Segment Start: Data records

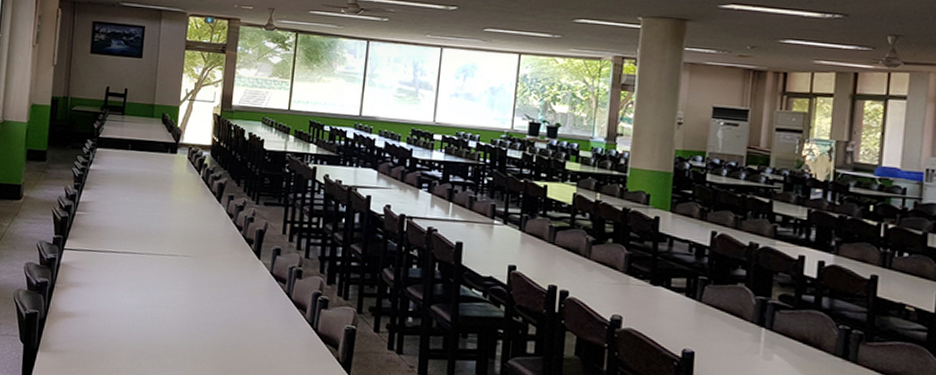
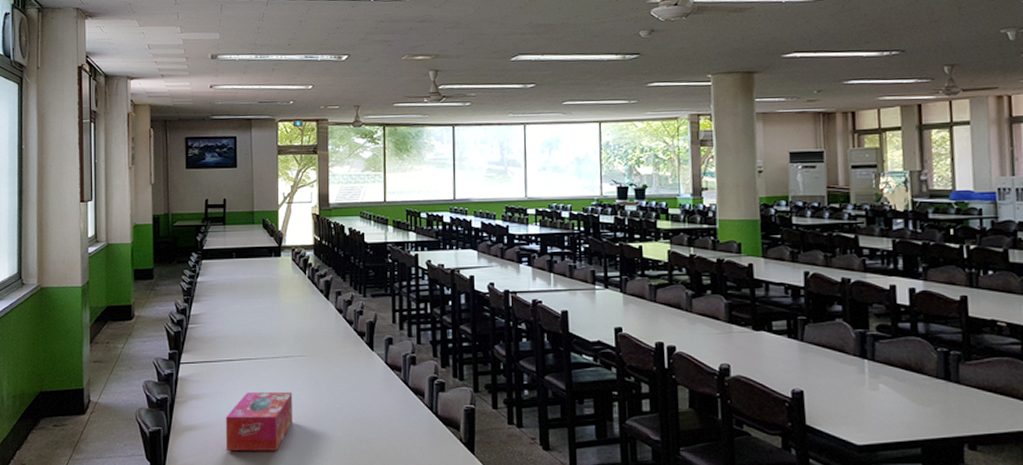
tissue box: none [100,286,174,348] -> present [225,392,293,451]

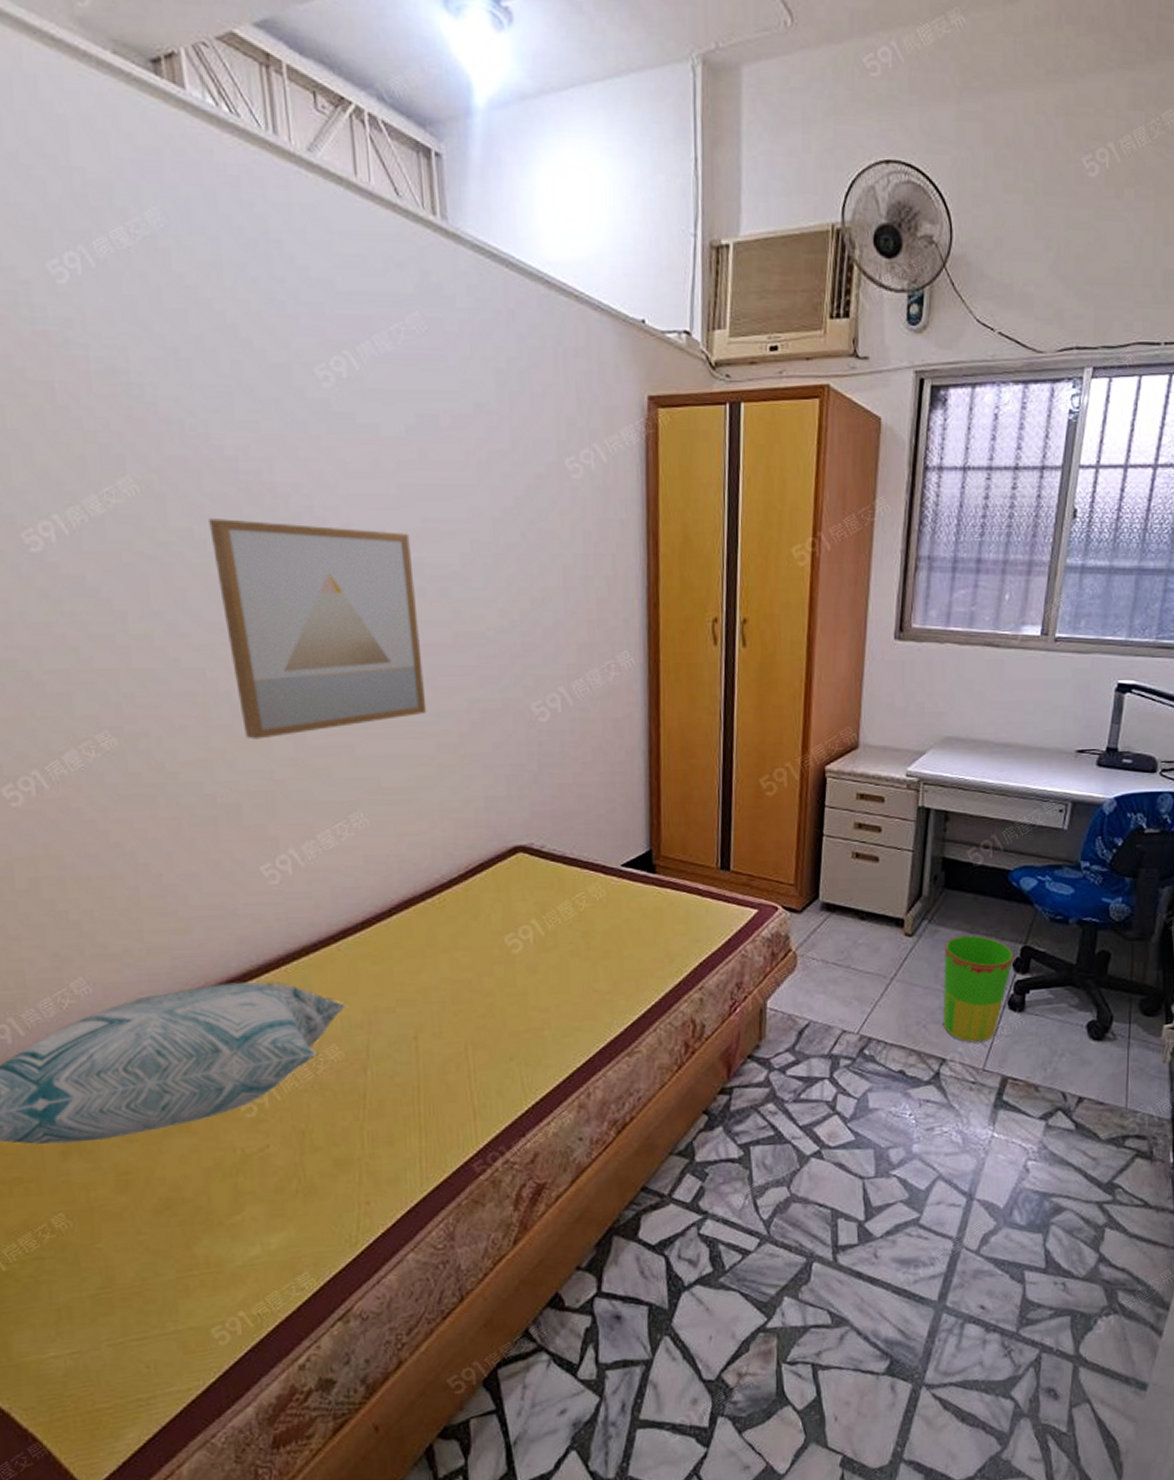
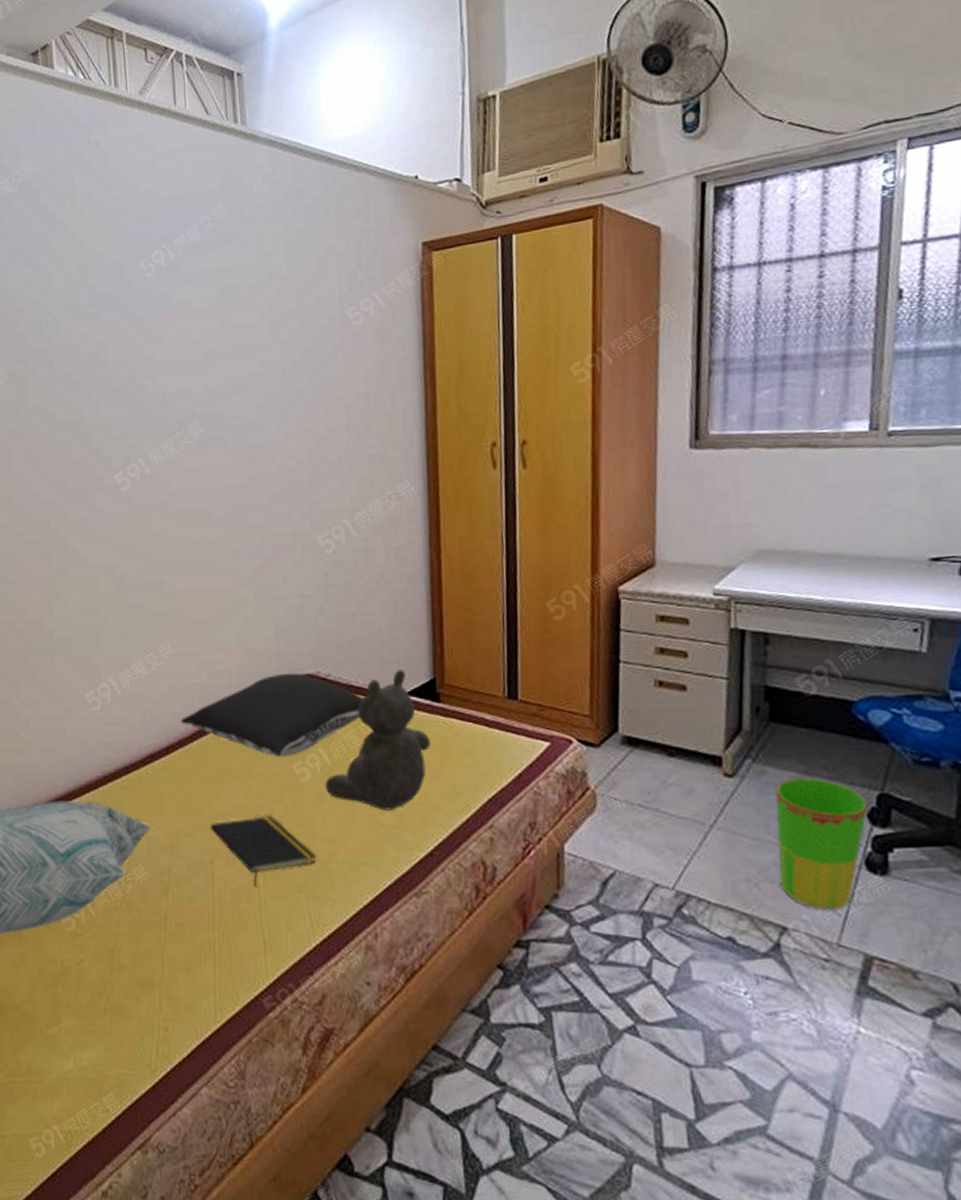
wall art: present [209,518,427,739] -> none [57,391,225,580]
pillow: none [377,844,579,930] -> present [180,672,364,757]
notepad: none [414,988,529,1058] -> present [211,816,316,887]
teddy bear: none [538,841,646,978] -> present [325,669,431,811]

Segment End: Data records

• [What to do]: Every record above needs to be repeated exactly; pictures are to be left out.

• [Output of the task]:
tissue box: none [100,286,174,348] -> present [225,392,293,451]

wall art: present [209,518,427,739] -> none [57,391,225,580]
pillow: none [377,844,579,930] -> present [180,672,364,757]
notepad: none [414,988,529,1058] -> present [211,816,316,887]
teddy bear: none [538,841,646,978] -> present [325,669,431,811]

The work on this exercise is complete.